= Beginning of Section =
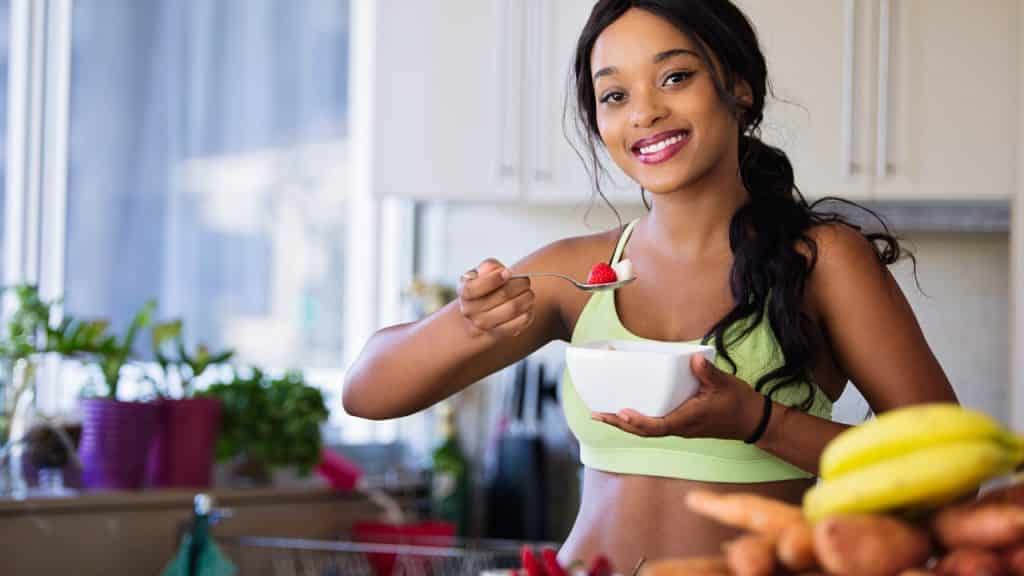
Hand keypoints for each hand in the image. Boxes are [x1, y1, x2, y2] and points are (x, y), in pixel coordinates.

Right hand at [457, 258, 533, 339]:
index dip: (493, 279)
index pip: (474, 288)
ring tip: (528, 292)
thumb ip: (489, 266)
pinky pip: (521, 321)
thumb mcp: (481, 272)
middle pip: (502, 295)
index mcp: (464, 292)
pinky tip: (527, 305)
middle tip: (526, 280)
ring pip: (513, 308)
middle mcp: (470, 310)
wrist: (478, 313)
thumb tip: (500, 271)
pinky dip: (529, 311)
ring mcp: (483, 324)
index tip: (508, 272)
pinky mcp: (498, 333)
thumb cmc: (483, 287)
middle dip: (519, 284)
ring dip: (527, 297)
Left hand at [592, 354, 766, 440]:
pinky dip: (636, 421)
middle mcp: (679, 427)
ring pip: (646, 430)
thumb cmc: (737, 403)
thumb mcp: (725, 384)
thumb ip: (708, 373)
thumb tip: (694, 359)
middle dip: (619, 424)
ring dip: (623, 424)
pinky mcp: (680, 424)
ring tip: (602, 414)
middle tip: (596, 414)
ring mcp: (679, 427)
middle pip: (643, 431)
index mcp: (688, 419)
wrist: (751, 421)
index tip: (621, 413)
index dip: (638, 422)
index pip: (657, 426)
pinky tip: (625, 412)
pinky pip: (653, 425)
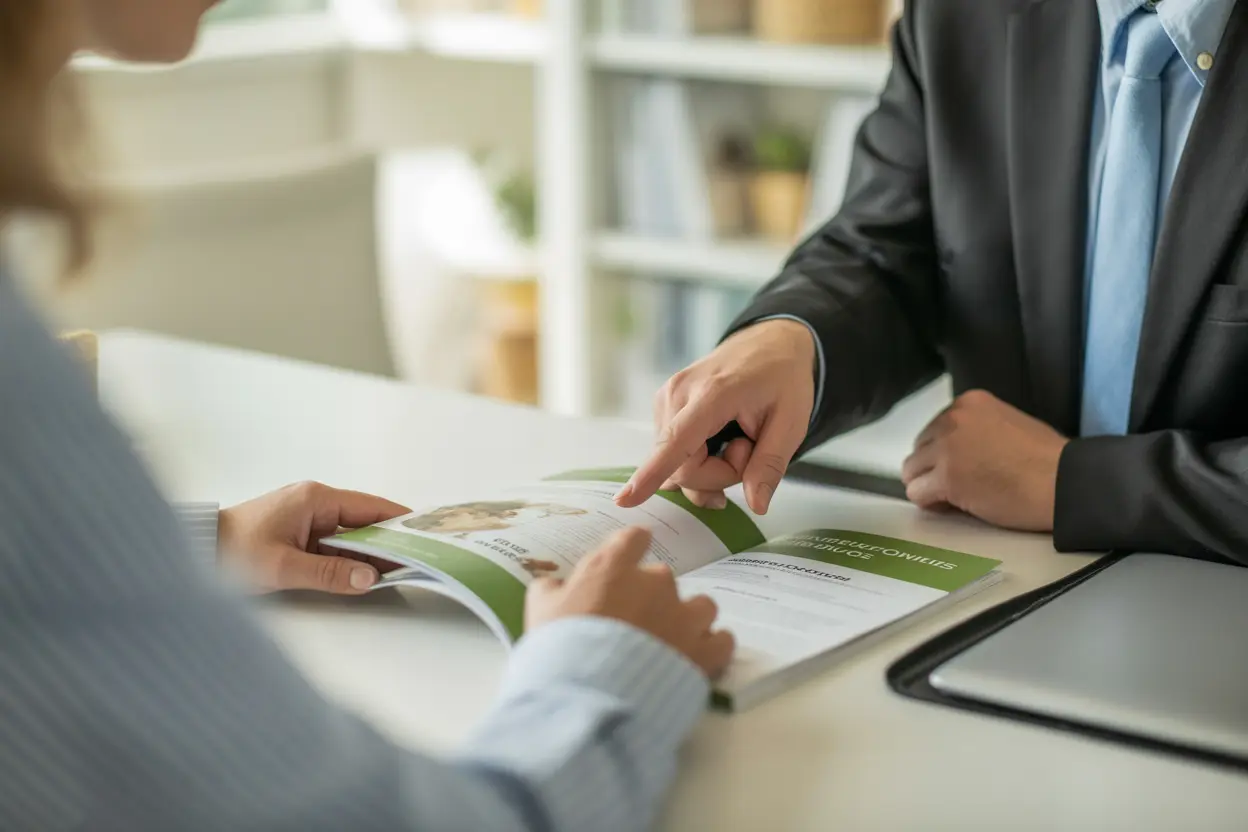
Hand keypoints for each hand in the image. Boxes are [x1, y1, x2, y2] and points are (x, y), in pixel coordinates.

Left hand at [218, 482, 409, 594]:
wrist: (194, 553)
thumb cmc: (232, 553)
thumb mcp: (284, 567)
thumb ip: (330, 573)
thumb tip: (371, 578)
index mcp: (315, 499)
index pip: (371, 507)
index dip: (400, 522)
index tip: (427, 534)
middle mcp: (315, 503)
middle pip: (364, 523)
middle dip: (389, 542)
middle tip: (418, 559)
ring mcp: (307, 519)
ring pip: (350, 537)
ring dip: (369, 555)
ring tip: (399, 571)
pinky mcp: (299, 534)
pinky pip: (334, 546)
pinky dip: (350, 559)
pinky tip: (366, 575)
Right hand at [525, 527, 734, 678]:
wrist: (588, 696)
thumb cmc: (560, 647)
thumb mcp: (540, 610)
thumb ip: (552, 589)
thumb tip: (555, 585)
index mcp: (615, 567)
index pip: (634, 538)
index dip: (632, 549)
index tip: (630, 560)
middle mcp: (656, 584)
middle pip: (663, 578)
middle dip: (651, 598)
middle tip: (633, 625)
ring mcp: (684, 617)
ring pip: (700, 605)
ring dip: (687, 619)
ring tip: (671, 643)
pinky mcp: (704, 652)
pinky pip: (722, 640)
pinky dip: (712, 647)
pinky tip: (698, 657)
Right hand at [617, 319, 815, 514]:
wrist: (771, 341)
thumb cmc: (783, 377)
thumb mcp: (792, 423)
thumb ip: (770, 465)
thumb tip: (757, 505)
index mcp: (712, 394)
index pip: (676, 442)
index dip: (651, 475)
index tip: (625, 500)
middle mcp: (677, 394)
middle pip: (680, 468)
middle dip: (717, 476)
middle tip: (748, 449)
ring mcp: (666, 398)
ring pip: (674, 464)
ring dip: (709, 467)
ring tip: (737, 440)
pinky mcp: (664, 405)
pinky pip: (672, 452)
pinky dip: (697, 457)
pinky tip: (718, 440)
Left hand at [901, 390, 1068, 531]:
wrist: (1064, 482)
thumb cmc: (1048, 459)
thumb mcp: (1009, 424)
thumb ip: (979, 430)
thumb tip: (959, 449)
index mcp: (969, 402)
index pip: (935, 428)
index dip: (943, 452)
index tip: (961, 467)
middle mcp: (952, 419)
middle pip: (920, 448)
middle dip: (932, 468)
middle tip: (956, 485)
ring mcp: (947, 448)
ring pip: (912, 470)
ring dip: (929, 485)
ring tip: (953, 497)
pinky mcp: (947, 478)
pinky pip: (917, 493)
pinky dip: (929, 503)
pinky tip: (951, 506)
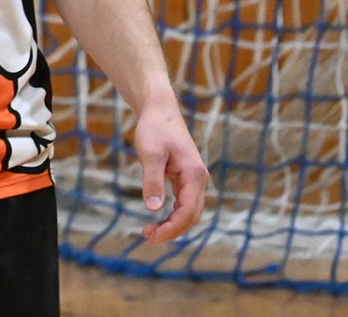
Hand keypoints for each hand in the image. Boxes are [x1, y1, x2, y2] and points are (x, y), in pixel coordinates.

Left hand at [132, 100, 208, 241]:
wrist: (160, 110)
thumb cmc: (155, 129)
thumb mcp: (150, 154)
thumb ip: (152, 181)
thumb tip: (153, 209)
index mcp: (194, 175)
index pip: (188, 211)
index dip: (172, 227)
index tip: (153, 236)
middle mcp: (199, 179)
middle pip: (192, 216)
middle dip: (172, 230)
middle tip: (148, 237)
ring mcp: (194, 179)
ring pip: (189, 211)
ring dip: (173, 224)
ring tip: (150, 232)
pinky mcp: (186, 177)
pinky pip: (184, 203)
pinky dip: (173, 215)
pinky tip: (159, 219)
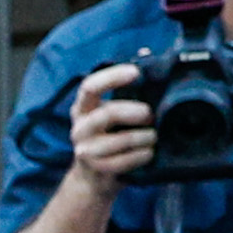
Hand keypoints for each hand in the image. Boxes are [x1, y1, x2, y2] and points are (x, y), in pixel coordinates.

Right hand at [63, 62, 157, 194]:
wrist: (94, 178)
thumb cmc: (110, 138)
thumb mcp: (114, 113)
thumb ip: (128, 90)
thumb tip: (146, 55)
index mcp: (83, 108)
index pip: (90, 86)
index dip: (112, 77)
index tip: (135, 72)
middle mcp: (80, 128)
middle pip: (107, 114)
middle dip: (134, 112)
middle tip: (150, 114)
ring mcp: (85, 150)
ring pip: (118, 141)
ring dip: (143, 138)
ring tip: (153, 137)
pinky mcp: (95, 169)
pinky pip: (123, 161)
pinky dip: (141, 156)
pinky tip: (148, 153)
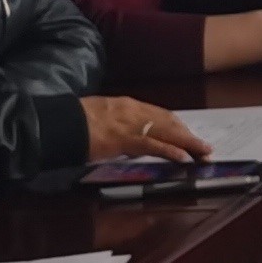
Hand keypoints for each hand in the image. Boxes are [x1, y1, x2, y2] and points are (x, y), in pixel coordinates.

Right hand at [81, 98, 213, 163]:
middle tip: (204, 148)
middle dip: (188, 135)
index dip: (178, 126)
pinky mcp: (123, 139)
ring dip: (188, 144)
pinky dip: (170, 151)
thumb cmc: (72, 121)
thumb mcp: (100, 115)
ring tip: (203, 154)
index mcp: (127, 105)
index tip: (190, 135)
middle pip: (169, 122)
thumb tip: (126, 135)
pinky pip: (152, 145)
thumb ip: (116, 123)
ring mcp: (129, 125)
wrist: (57, 123)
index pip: (160, 114)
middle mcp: (133, 111)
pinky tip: (183, 158)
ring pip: (167, 133)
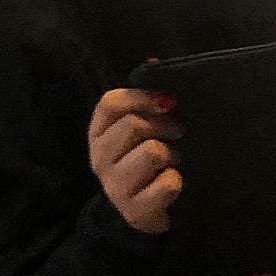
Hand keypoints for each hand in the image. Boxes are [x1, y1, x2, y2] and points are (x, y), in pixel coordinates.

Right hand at [88, 88, 182, 235]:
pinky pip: (167, 184)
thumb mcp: (137, 128)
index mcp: (97, 133)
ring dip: (171, 154)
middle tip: (178, 131)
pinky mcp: (136, 211)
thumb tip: (156, 63)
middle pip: (133, 125)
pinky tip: (172, 183)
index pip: (110, 103)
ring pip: (152, 152)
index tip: (167, 101)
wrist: (136, 212)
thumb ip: (144, 98)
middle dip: (163, 125)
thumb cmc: (139, 158)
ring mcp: (115, 187)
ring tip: (173, 160)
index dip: (142, 97)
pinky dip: (176, 181)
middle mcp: (100, 158)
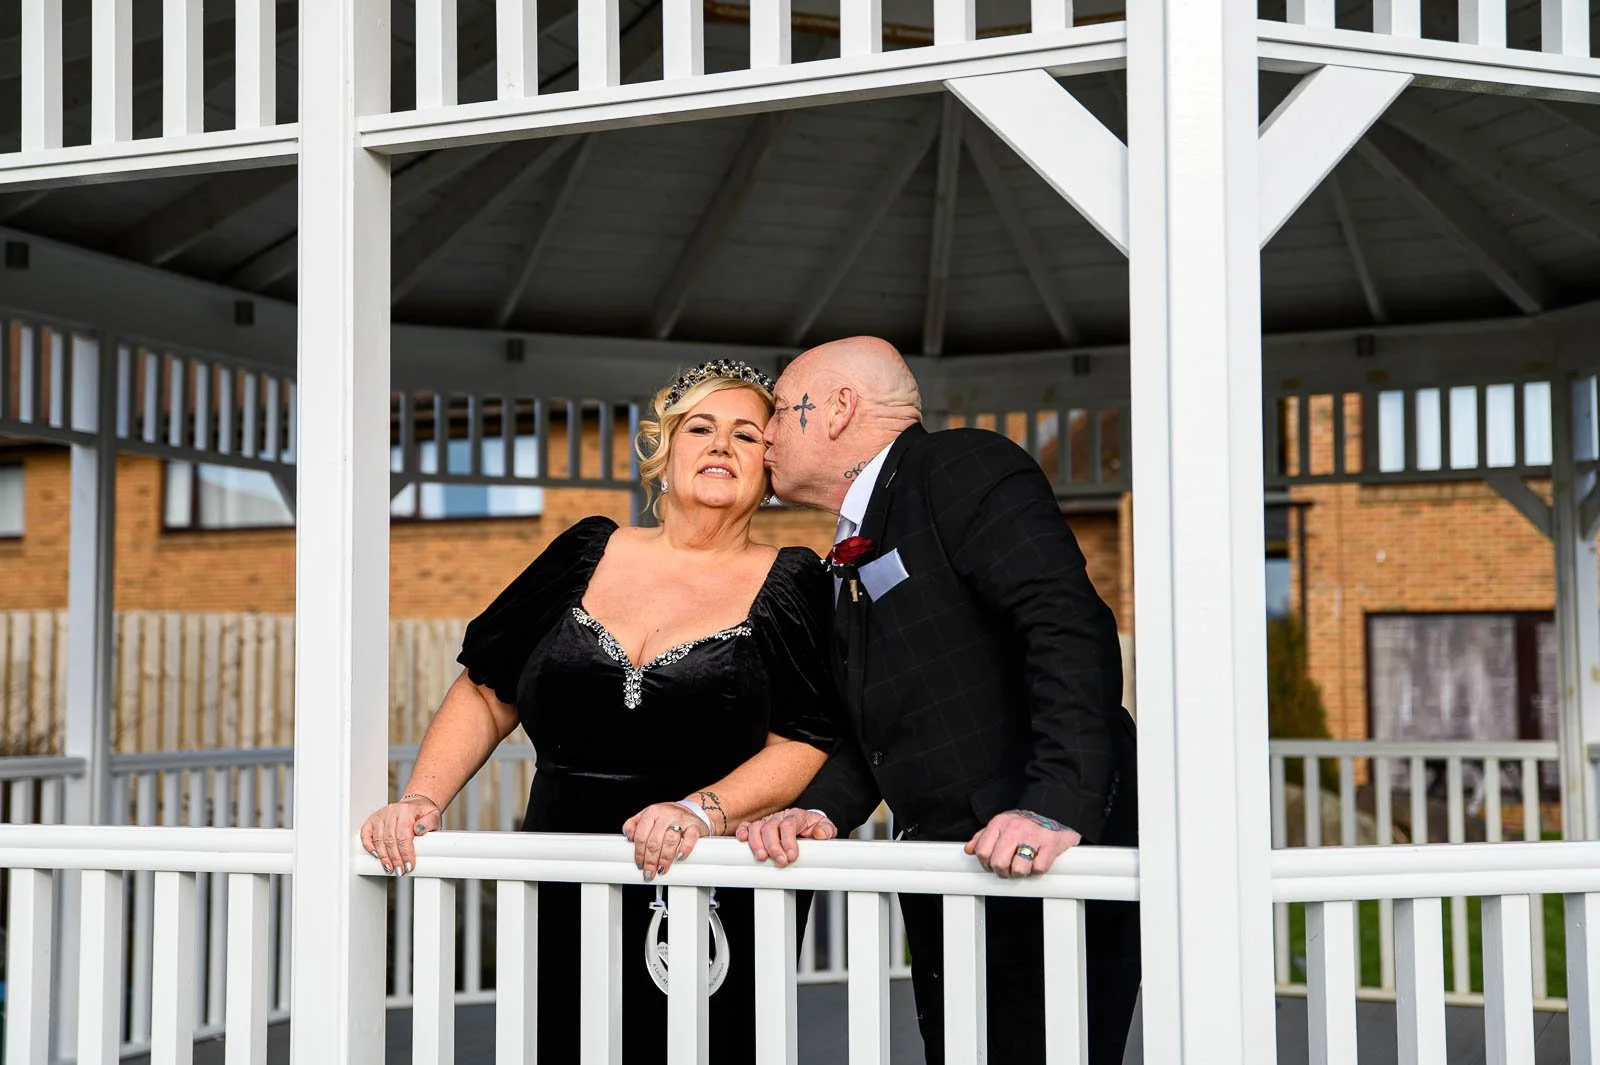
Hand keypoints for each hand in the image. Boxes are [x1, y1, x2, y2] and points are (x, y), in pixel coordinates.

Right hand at [360, 796, 442, 875]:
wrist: (416, 803)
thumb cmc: (423, 812)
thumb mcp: (433, 815)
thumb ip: (429, 823)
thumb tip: (420, 829)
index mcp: (406, 811)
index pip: (403, 835)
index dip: (405, 853)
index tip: (409, 865)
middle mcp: (392, 812)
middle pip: (390, 840)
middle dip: (395, 858)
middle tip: (400, 870)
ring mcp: (381, 815)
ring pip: (378, 839)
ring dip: (383, 856)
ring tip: (389, 868)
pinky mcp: (373, 819)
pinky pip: (365, 833)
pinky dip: (368, 845)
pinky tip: (375, 855)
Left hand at [623, 803, 708, 880]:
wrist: (690, 810)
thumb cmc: (666, 817)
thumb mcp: (647, 816)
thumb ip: (633, 825)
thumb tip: (628, 837)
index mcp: (652, 812)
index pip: (641, 836)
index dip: (639, 853)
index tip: (639, 865)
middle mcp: (666, 814)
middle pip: (654, 841)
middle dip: (650, 861)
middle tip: (650, 872)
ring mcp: (681, 819)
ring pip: (670, 841)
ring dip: (664, 859)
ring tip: (662, 869)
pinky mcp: (695, 826)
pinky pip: (690, 838)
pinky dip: (684, 849)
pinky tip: (679, 858)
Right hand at [736, 807, 836, 867]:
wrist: (807, 825)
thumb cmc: (814, 828)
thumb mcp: (826, 828)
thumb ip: (826, 830)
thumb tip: (819, 834)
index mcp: (796, 816)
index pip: (789, 824)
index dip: (788, 840)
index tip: (792, 855)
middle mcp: (780, 817)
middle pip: (770, 827)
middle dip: (774, 846)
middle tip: (780, 861)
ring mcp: (768, 821)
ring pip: (757, 828)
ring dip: (757, 843)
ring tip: (762, 857)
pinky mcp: (759, 827)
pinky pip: (747, 826)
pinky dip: (743, 832)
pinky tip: (742, 840)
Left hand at [964, 809, 1080, 878]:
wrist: (1055, 813)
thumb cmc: (1025, 825)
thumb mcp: (1002, 826)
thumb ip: (983, 837)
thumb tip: (969, 850)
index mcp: (1000, 822)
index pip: (982, 852)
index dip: (986, 864)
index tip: (993, 865)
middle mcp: (1015, 827)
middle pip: (998, 863)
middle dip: (1003, 871)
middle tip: (1009, 868)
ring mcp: (1033, 835)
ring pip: (1018, 869)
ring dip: (1021, 872)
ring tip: (1024, 865)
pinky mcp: (1051, 843)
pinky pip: (1038, 868)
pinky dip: (1038, 869)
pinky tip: (1038, 860)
= End of Section =
▶ **Work order**: Please copy, exactly as written, every line in the listing above from the line with "pinky dip: (743, 832)" up to and including the line with "index tip: (993, 865)".

▶ **Answer to the problem**:
pinky dip: (743, 832)
pinky tip: (742, 840)
Left hand at [964, 809, 1080, 878]:
wrist: (1055, 813)
thumb cmc: (1025, 825)
thumb mcp: (1002, 826)
thumb ip: (983, 837)
thumb tip: (969, 850)
index mcp: (1000, 822)
index pip: (982, 852)
index dip: (986, 864)
index tip: (993, 865)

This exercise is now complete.